We may be Actors and Actresses (with
capital “A’s”) to the public; we
may have our names in big letters on the billboards
and in the programs; but to The Old Folks At Home
we are just the same no-account boys and girls we
always were. We may be Headliners in New York,
Boston, Chicago and San Francisco, but back home we
are still just Jimmie and Johnnie and Charlie that
“went on the stage.”
Charlie Smith, of Smith & Campbell,
in his younger days used to drive a delivery wagon
for his father’s fish market. But tiring
of the fish business he started out to be “a
Acter.” At the end of five years he
had reached a point where the team commanded (and
sometimes got) a salary of eighty dollars a week.
As driver of the fish wagon he had received eight.
And he determined to go home and “show them.”
Dressing the part properly for his “grand entre”
put a fearful dent in his “roll”; so much
so that he had to change what remained into one and
two dollar bills in order to “make a flash.”
But when he struck the old home town
he was “a lily of the valley”; he had
a Prince Albert coat, a silk hat, patent-leather shoes,
an almost-gold watch and chain, a pretty-near diamond
stud and ring and the roll of ones and twos, with
a twenty on the outside.
After supper, sitting around the fire,
he started in telling them what a success he was;
he told them of all the big theaters he had appeared
in; how good the newspapers said he was; what a large
salary he received, etc., etc.
All seemed highly impressed; all except
Father; finally, after a couple of hours of it, he
could contain himself no longer, and burst out
“Say, when are you going to
stop this dumb fool business and come back and go
to driving that wagon again?”
Ed Grey, “the Tall Story Teller,”
went from a small country town on to the stage.
It was ten years before he ever came back to play the
home town. When he did the whole town turned
out en masse; the Grey family ditto; after
the show the family was seated around the dining-room
table, talking it over. Mother sat beside her
big boy, proud and happy. The others were discussing
the show.
“That Mister Brown was awful good.”
“Oh, but I liked that Blink & Blunk the best.”

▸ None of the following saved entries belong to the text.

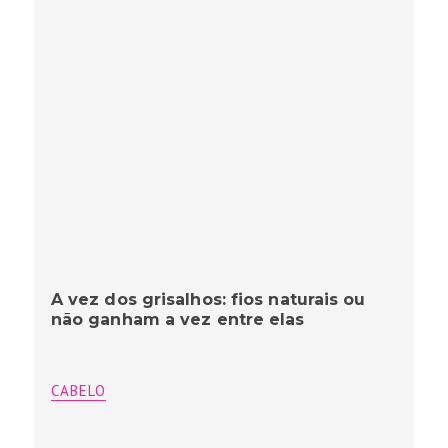
A vez dos grisalhos: fios naturais ou
não ganham a vez entre elas
CABELO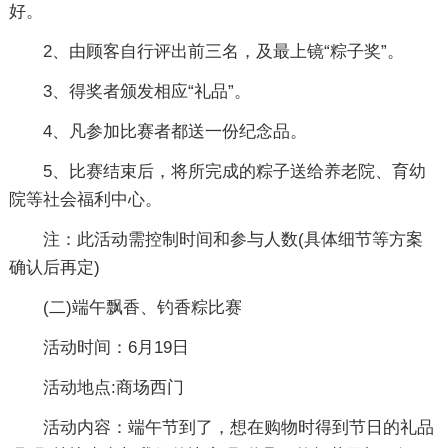
好。
2、由顾客自行评出前三名，及最上镜“粽子奖”。
3、得奖者颁发相应“礼品”。
4、凡参加比赛者都送一份纪念品。
5、比赛结束后，将所完成的粽子送给养老院、育幼
院等社会福利中心。
注：此活动需控制时间和参与人数(具体细节等方案
确认后再定)
(二)端午飘香、钓香粽比赛
活动时间：6月19日
活动地点:商场西门
活动内容：端午节到了，想在购物时得到节日的礼品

“That Miss Smith was awful sweet.”
But not a word did any one have to
say about “Eddie.” Finally he burst
out
“Well, how was I?”
There was an ominous pause, and then
Mother, reaching over and patting his knee lovingly,
said,
“Now, don’t you care, Eddie, as long as
you get your money.”
Cliff Gordon’s father doesn’t
believe it yet. Cliff was playing in New
York and stopping at home.
“Vere you go next veek, Morris?” asked
Father.
“Orpheum, Brooklyn,” replied Cliff.
“How mooch vages do you get dere?”
“Three fifty.”
“Tree huntret unt fifty tollars?”
“Uh huh.”
Father nodded his head, sighed deeply, thought a minute,
then
“Then vere do you go?”
“Alhambra, New York.”
“How mooch?”
“Three fifty.”
“Then vere?”
“Keith’s, Philadelphia.”
“How mooch you get ofer dere?”
“Just the same; three fifty.”
Father sighed again, thought deeply
for a few minutes, then, with another sigh, said,
half to himself,
“Dey can’t all be crazy.”
Tim McMahon (McMahon & Chapelle) had
a mother who did not believe theaters were proper
and Tim had a hard time getting her to come to see
him at all. But finally she came to see her “Timmite”
act. It was a big show, ten acts, and Tim was
on number nine. After the show was over Tim went
around in front of the house to meet her; she came
out so indignant she could hardly speak.
“Why, what’s the matter? Wasn’t
I good?” asked Tim.
“Yis, sor, you was; you
was as good as iny of them; you was better
than any of thim; and they had no right to let thim
other eight acts on foreninst ye: You ought
to have come on first, Timmie.”
The first time Josephine Sabel’s
father and mother saw her on the stage she was in
the chorus of a comic opera company and was wearing
tights. Mother ran out of the theater and Father
tried to climb up over the footlights to get at Josephine
and got put out.
Charlie Case had been on the stage
for years before he ever got a chance to play his
home town; then he came in with a minstrel show; he
had a special lithograph, showing him standing beside
an Incubator, which was hatching out new jokes every
minute.
The house was crowded and Charlie
was even more nervous than usual. Everybody else
in the show got big receptions; Charlie walked out
to absolute silence. He talked five minutes to
just as absolute silence; then, discouraged, he stopped
to take a breath; the instant he stopped the house
was in a pandemonium; they really thought he was great,
but hadn’t wanted to interrupt him. After
that he would tell a joke and then wait; he was a
knockout.
Later he was talking it over at home:
“Why, that awful silence had
me rattled,” he said; “I couldn’t
even remember my act; I left out a lot of it.”
“Yes,” said his father;
“we noticed you forgot to bring on your Incubator.”